Cezayir'de Müslüman Kadınların Mücadelesi
Orduyla -Müslümanlar arasındaki 10 yıllık çatışmalarda 100 binden fazla insanın ölmesinin ardından, Cezayirli müslüman kadınlar daha gayretli,mücadele etmeleri gerektiğinin farkında.
Aralık 1991'de seçimlerin ilk turunu Şeriat isteyenlerin kazanması karşısında ikinci turun iptal edilmesiyle iç savaşa sürüklenen Cezayir'de kadınlar mücadele etmeleri gerektiğini anlamış gözüküyor. Orduyla -Müslümanlar arasındaki 10 yıllık çatışmalarda 100 binden fazla insanın ölmesinin ardından, Cezayirli kadınlar yükselişte, özellikle de başörtülü olanları...
New York Times gazetesi 'Cezayir'de Sessiz Devrim: Kadınların Kazanımı' başlıklı haberinde, Cezayir'de kadınların Arap âleminin geri kalanında görülmedik bir ekonomik-siyasi güç haline geldiğini yazdı. Buna göre avukatların yüzde 70'i, yargıçların ve üniversite öğrencilerinin yüzde 60'ı kadın, tıp âlemi de kadınların hâkimiyetinde, benzin istasyonlarından taksi-otobüs şoförlüğü ve trafik polisliğine kadar işgücünün yüzde 20'sini kadınlar oluşturuyor, giderek daha çok sayıda kadın ev gelirine erkekle beraber katkıda bulunuyor. Nakd dergisi editörü Daho Cerbal, bu eğilim sürerse kadınların şimdilik esamilerinin okunmadığı kamu yönetiminin de dizginlerini ele geçirecekleri görüşünde.

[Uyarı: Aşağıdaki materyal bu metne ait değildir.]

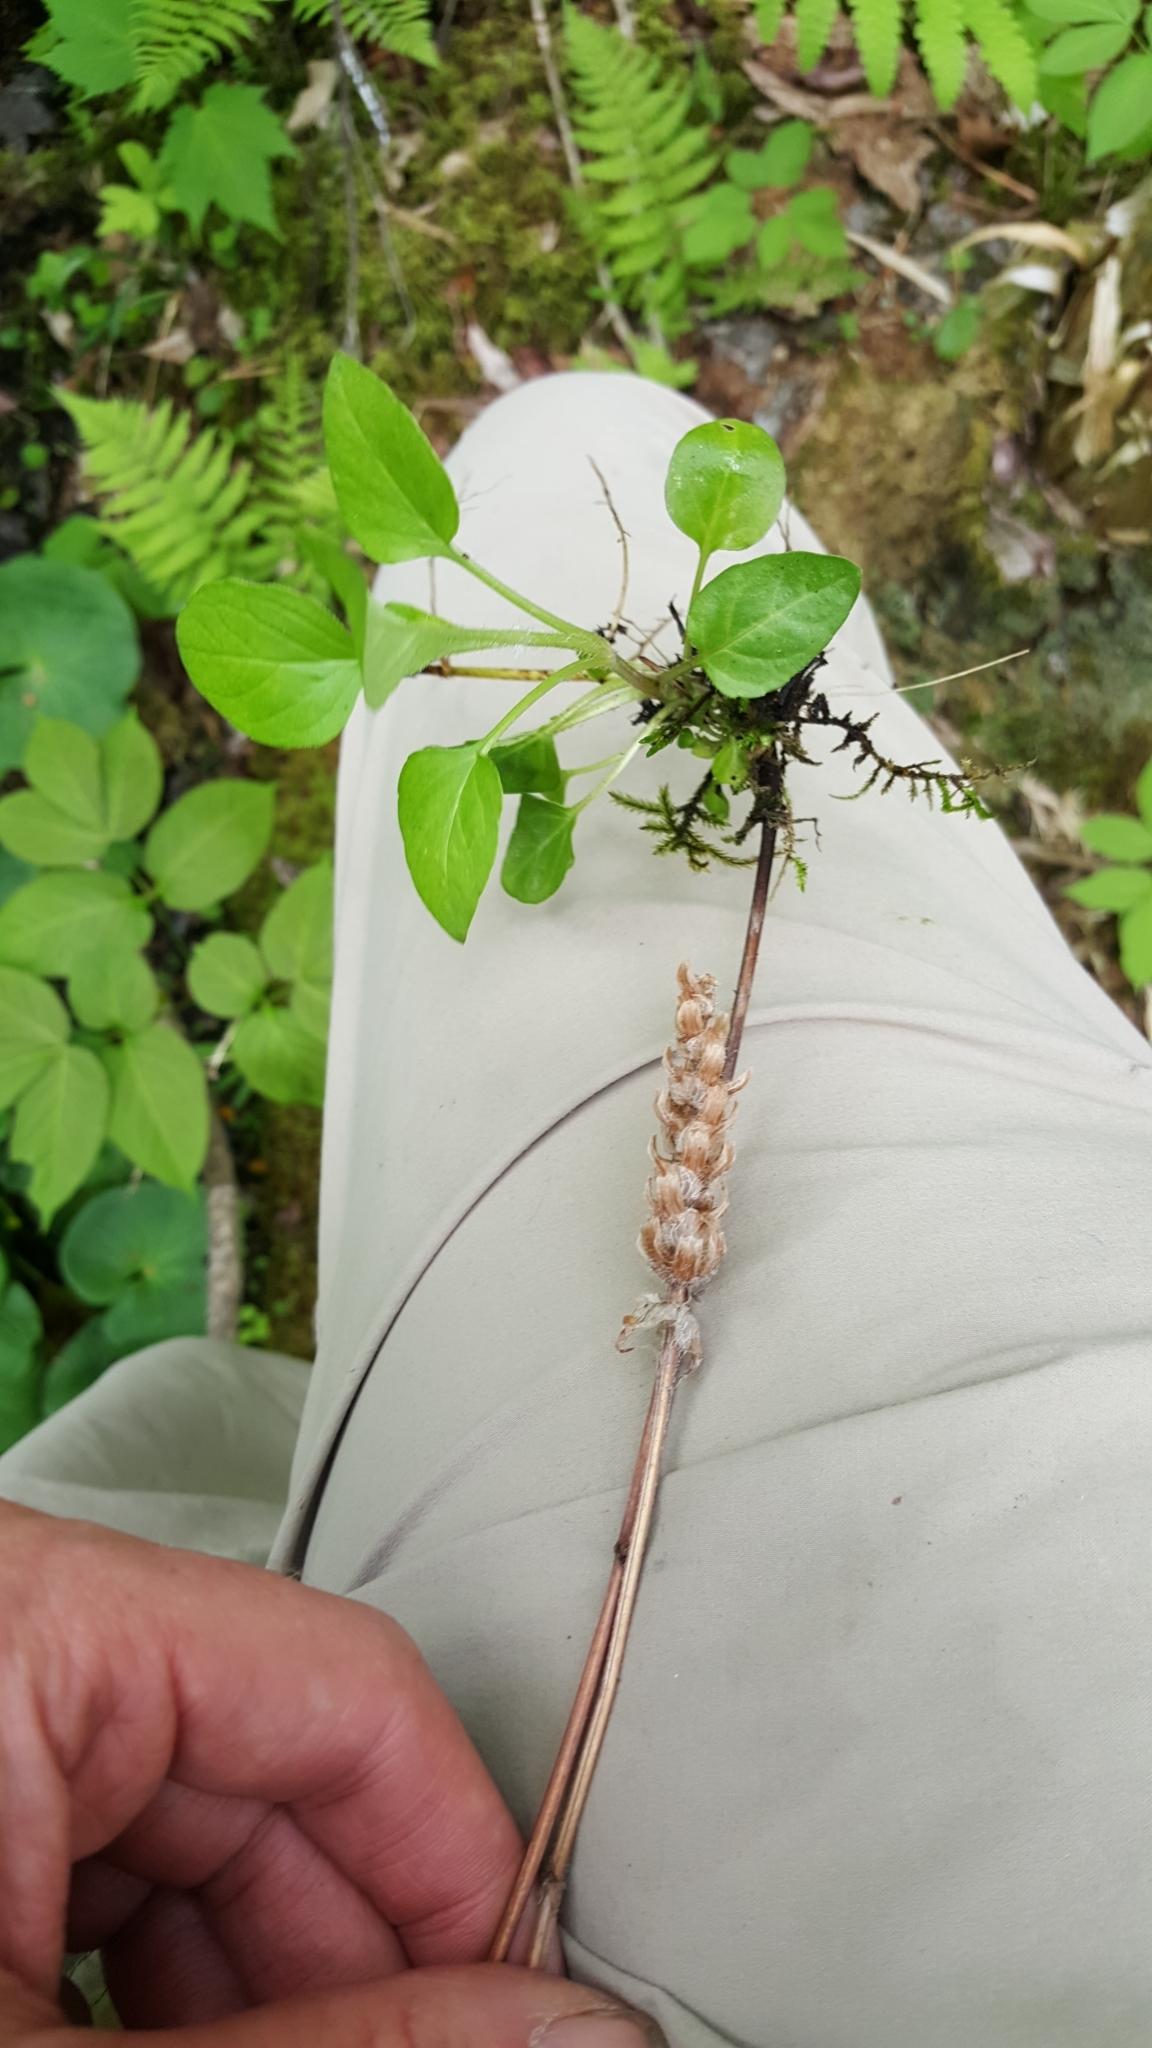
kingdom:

Başörtüsüne engel olmadığı için kadınlar rahatlıkla eğitim alabiliyor.
Erkeklerin serbest ticarete yönelip yüz çevirdiği üniversite eğitiminden kadınların bol bol faydalanmasıyla ,üniversite eğitimi sayesinde dışarı çıkabilen kızlar, sosyalleşip daha iyi konumlara geldiklerini söylüyor. Ancak bu kadınlar önceki kuşaklara göre daha dindar.Din'e saldırılar gençleri bu konuda uyanık tutmuş. Çoğu başlarını örtüp vücutlarını göstermeyecek şekilde giyiniyor, İslamı tanımak için azami gayret sarfediyor.
Bazı sosyologların görüşüyle böylece kendilerini laik kesimin önyargı ve kısıtlamalarından kurtaran bu kadınlar, Cezayir'i gelecekte değiştirecek . Başörtüsü takan kadınlara saygı gösterilip işyerinde ya da sokakta rahatsızlık verilmiyor.